(Stored data)
------

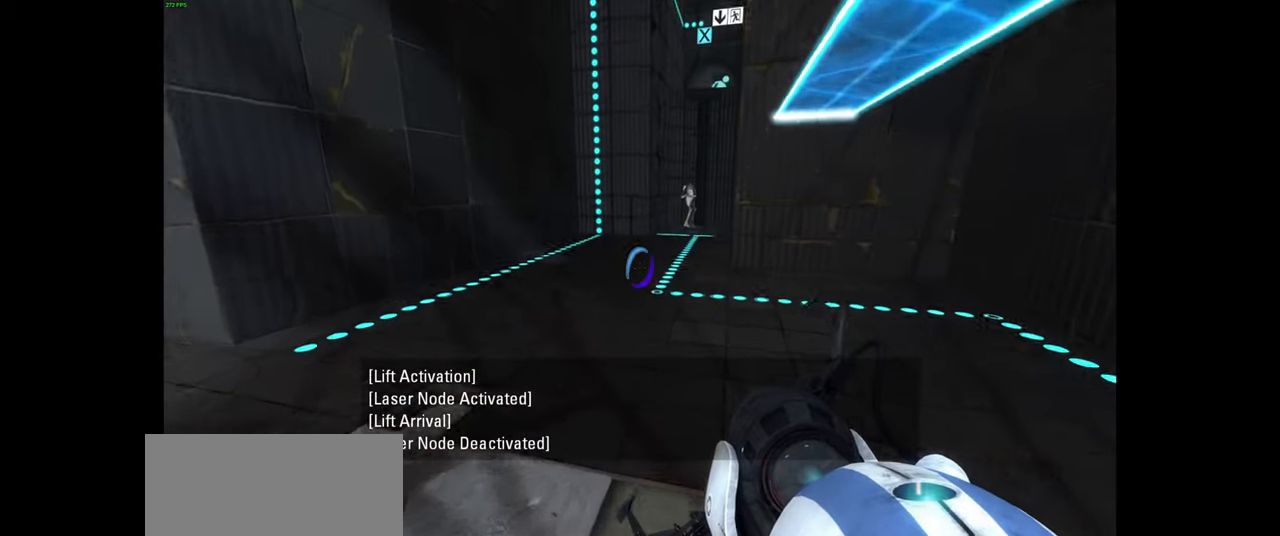
{"keys": ["a", "w"], "mouse": [], "events": [[83, "space", "down"], [133, "d", "down"], [166, "a", "up"], [200, "space", "up"], [200, "w", "up"], [333, "w", "down"], [366, "d", "up"], [416, "a", "down"]]}
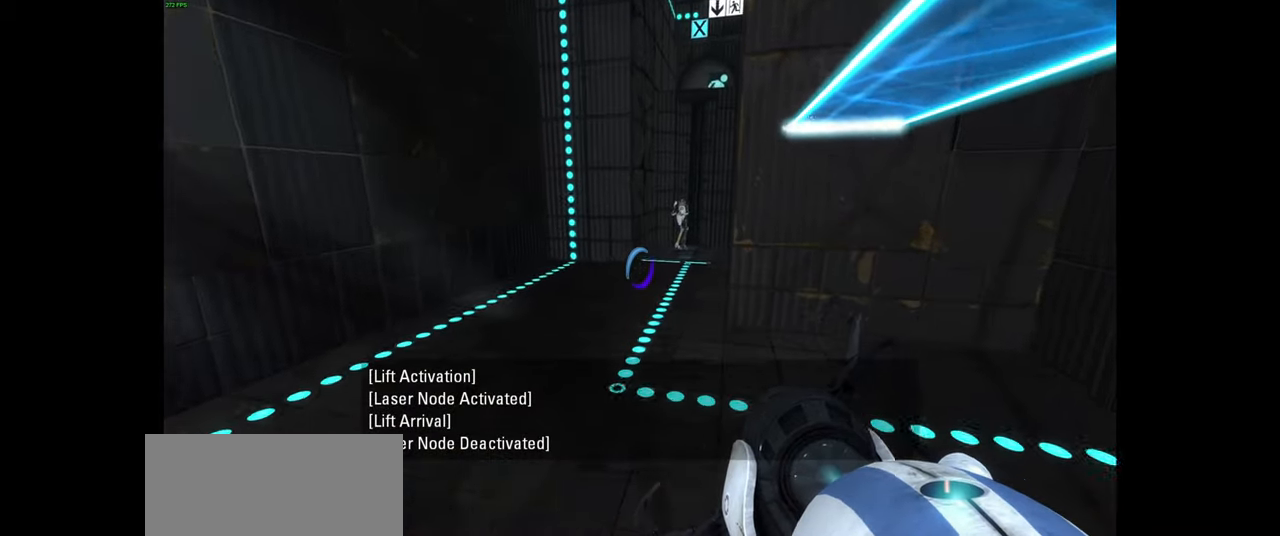
{"keys": ["a", "space", "w"], "mouse": [], "events": [[366, "space", "down"]]}
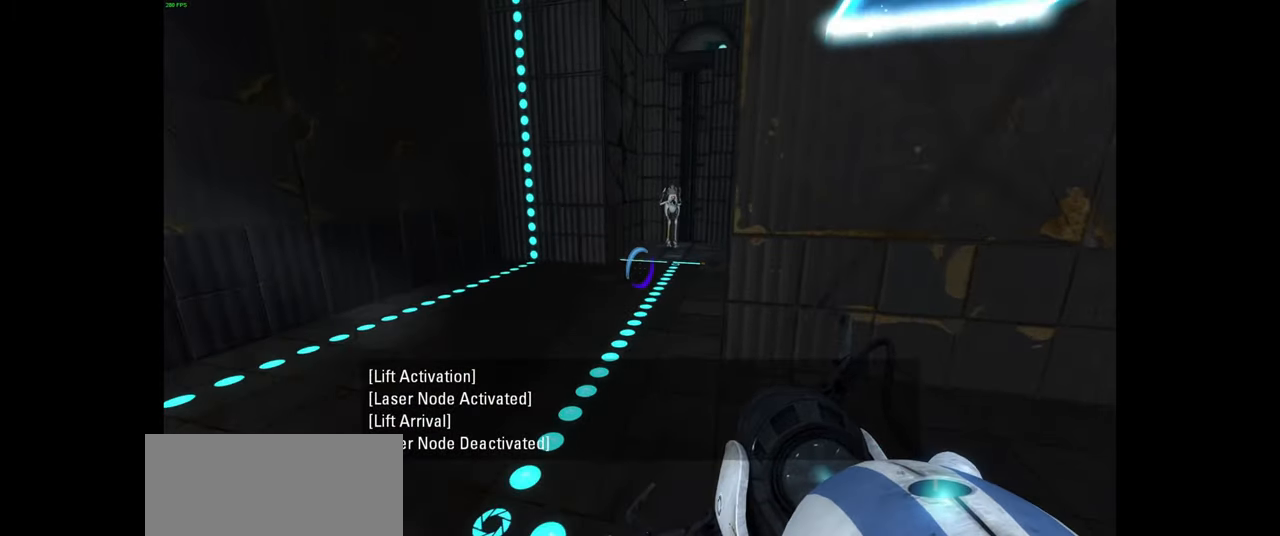
{"keys": ["a", "w"], "mouse": [], "events": [[16, "space", "up"], [100, "a", "up"], [333, "a", "down"], [366, "w", "up"], [500, "w", "down"]]}
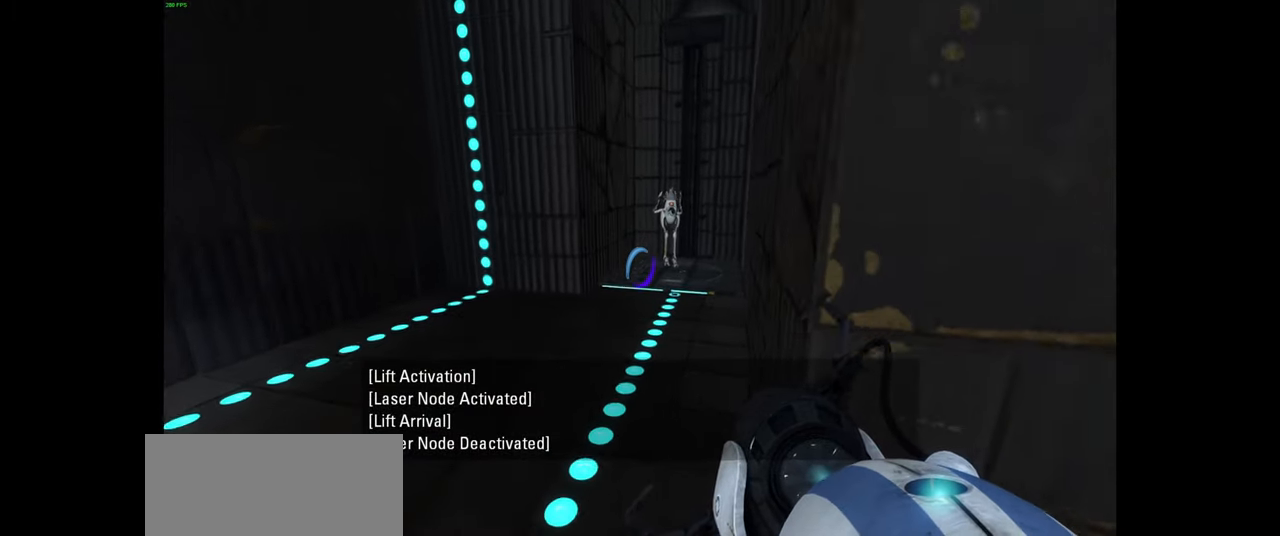
{"keys": ["d"], "mouse": [], "events": [[116, "a", "up"], [150, "space", "down"], [183, "d", "down"], [233, "w", "up"], [266, "space", "up"]]}
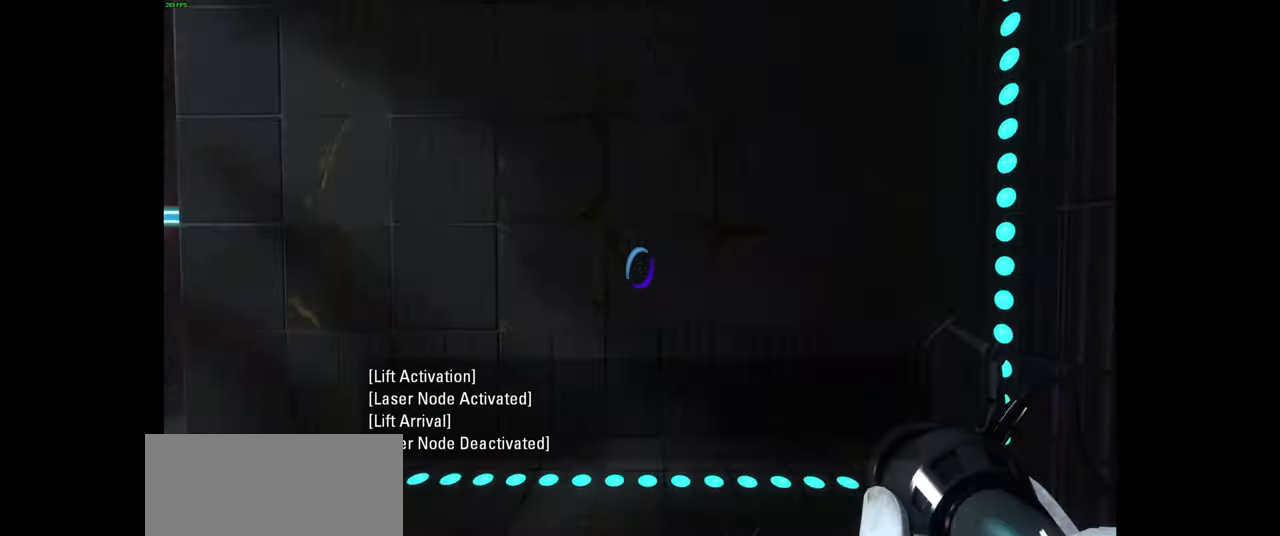
{"keys": ["d"], "mouse": [], "events": [[66, "s", "down"], [100, "d", "up"], [283, "d", "down"], [316, "s", "up"]]}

------

*What to work on*
Exact duplicates of all the entries are required, and no image may appear in them.

*Expected answer*
{"keys": ["a", "w"], "mouse": [], "events": [[83, "space", "down"], [133, "d", "down"], [166, "a", "up"], [200, "space", "up"], [200, "w", "up"], [333, "w", "down"], [366, "d", "up"], [416, "a", "down"]]}
{"keys": ["a", "space", "w"], "mouse": [], "events": [[366, "space", "down"]]}
{"keys": ["a", "w"], "mouse": [], "events": [[16, "space", "up"], [100, "a", "up"], [333, "a", "down"], [366, "w", "up"], [500, "w", "down"]]}
{"keys": ["d"], "mouse": [], "events": [[116, "a", "up"], [150, "space", "down"], [183, "d", "down"], [233, "w", "up"], [266, "space", "up"]]}
{"keys": ["d"], "mouse": [], "events": [[66, "s", "down"], [100, "d", "up"], [283, "d", "down"], [316, "s", "up"]]}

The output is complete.